(What you should do) Report how many of the lines below contain the string "category", treating uppercase and lowercase as different, and give only that number.
Start of Excerpted records
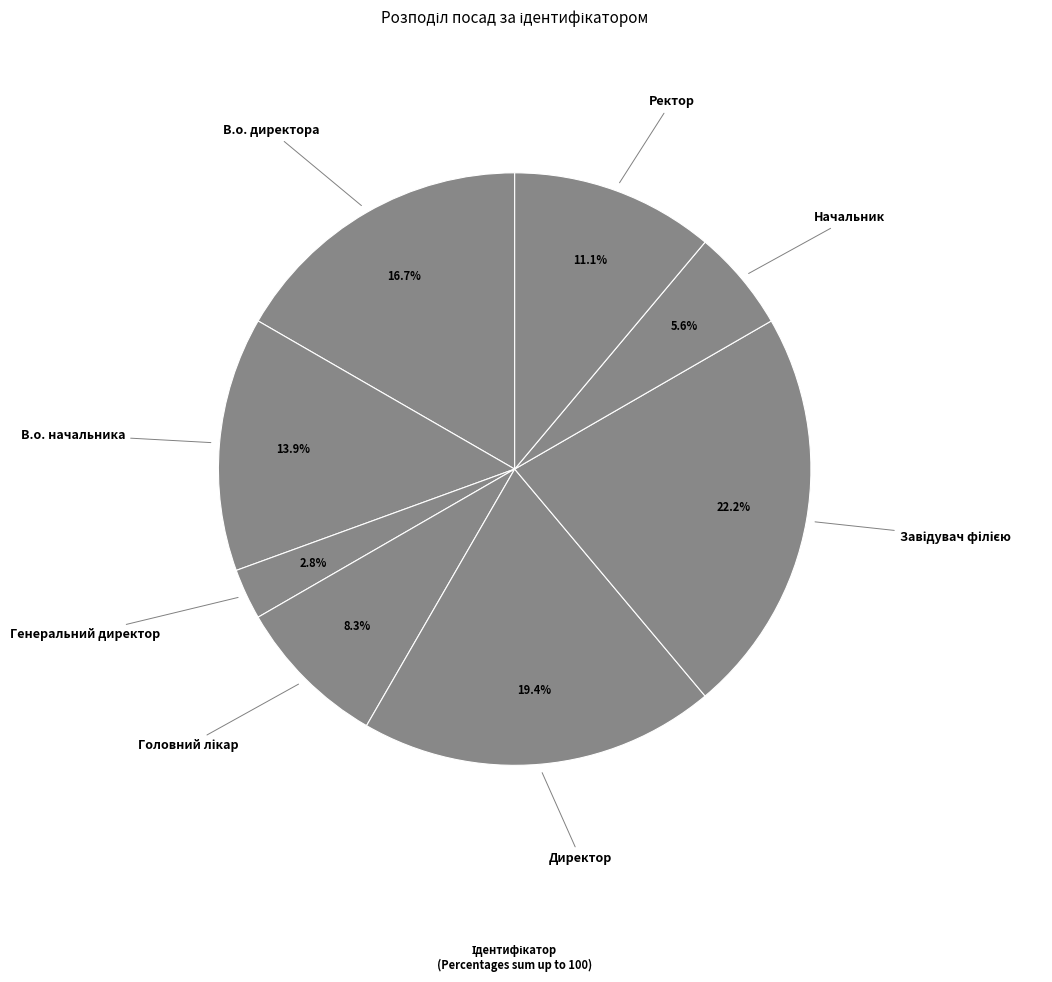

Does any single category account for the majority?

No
End of Excerpted records
Start of Excerpted records
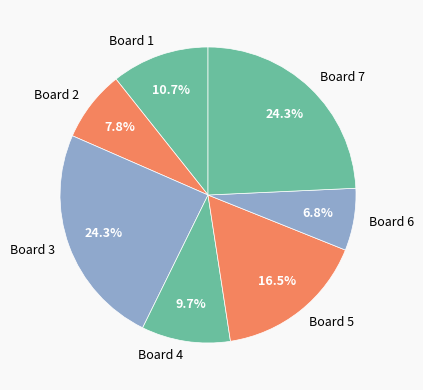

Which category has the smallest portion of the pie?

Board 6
End of Excerpted records
Start of Excerpted records
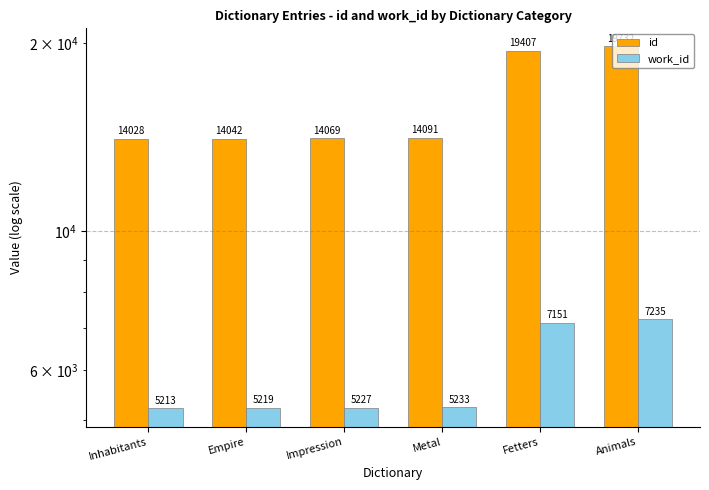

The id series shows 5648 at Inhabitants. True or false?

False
End of Excerpted records
(Answer section) 2